[Stored records]

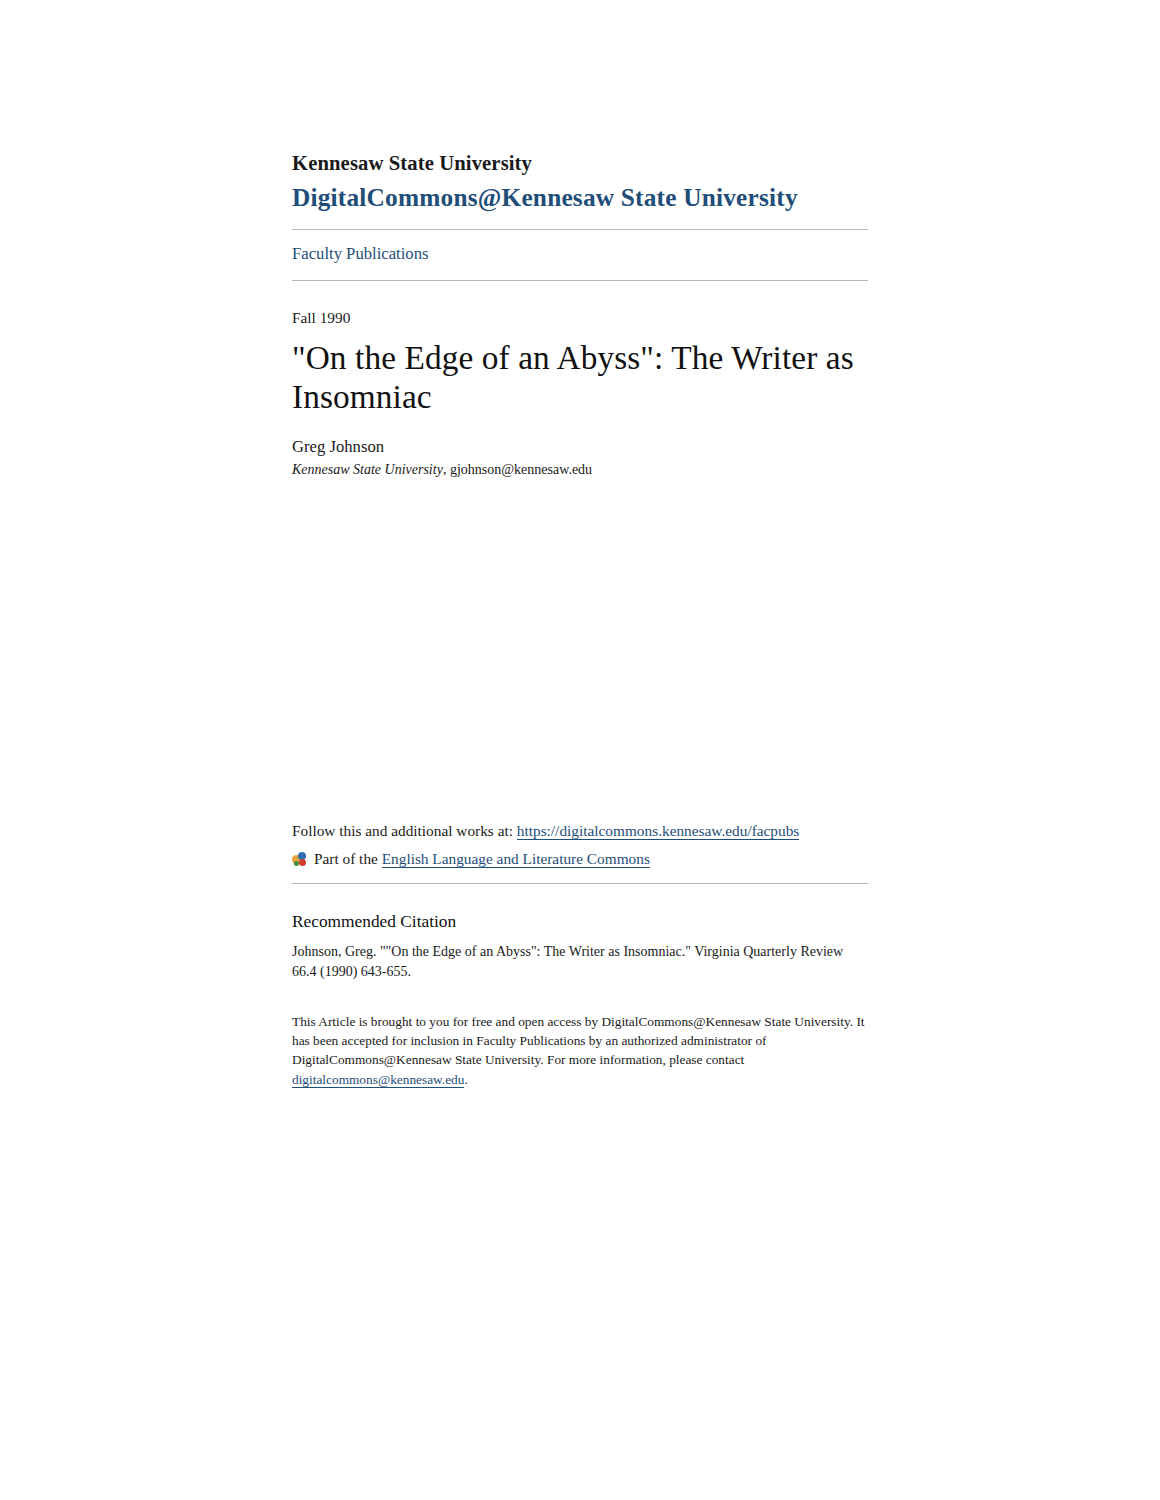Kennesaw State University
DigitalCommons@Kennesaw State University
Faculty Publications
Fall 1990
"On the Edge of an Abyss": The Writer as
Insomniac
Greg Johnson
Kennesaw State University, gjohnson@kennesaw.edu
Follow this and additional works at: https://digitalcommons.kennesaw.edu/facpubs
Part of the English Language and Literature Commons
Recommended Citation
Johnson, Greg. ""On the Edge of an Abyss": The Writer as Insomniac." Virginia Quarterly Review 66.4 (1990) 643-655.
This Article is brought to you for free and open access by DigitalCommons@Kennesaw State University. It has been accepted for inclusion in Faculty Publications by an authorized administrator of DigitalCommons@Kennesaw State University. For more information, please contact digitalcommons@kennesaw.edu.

What the task requires :: Reprint the entries above exactly, images removed.

Result of the task ::
Kennesaw State University
DigitalCommons@Kennesaw State University
Faculty Publications
Fall 1990
"On the Edge of an Abyss": The Writer as
Insomniac
Greg Johnson
Kennesaw State University, gjohnson@kennesaw.edu
Follow this and additional works at: https://digitalcommons.kennesaw.edu/facpubs
Part of the English Language and Literature Commons
Recommended Citation
Johnson, Greg. ""On the Edge of an Abyss": The Writer as Insomniac." Virginia Quarterly Review 66.4 (1990) 643-655.
This Article is brought to you for free and open access by DigitalCommons@Kennesaw State University. It has been accepted for inclusion in Faculty Publications by an authorized administrator of DigitalCommons@Kennesaw State University. For more information, please contact digitalcommons@kennesaw.edu.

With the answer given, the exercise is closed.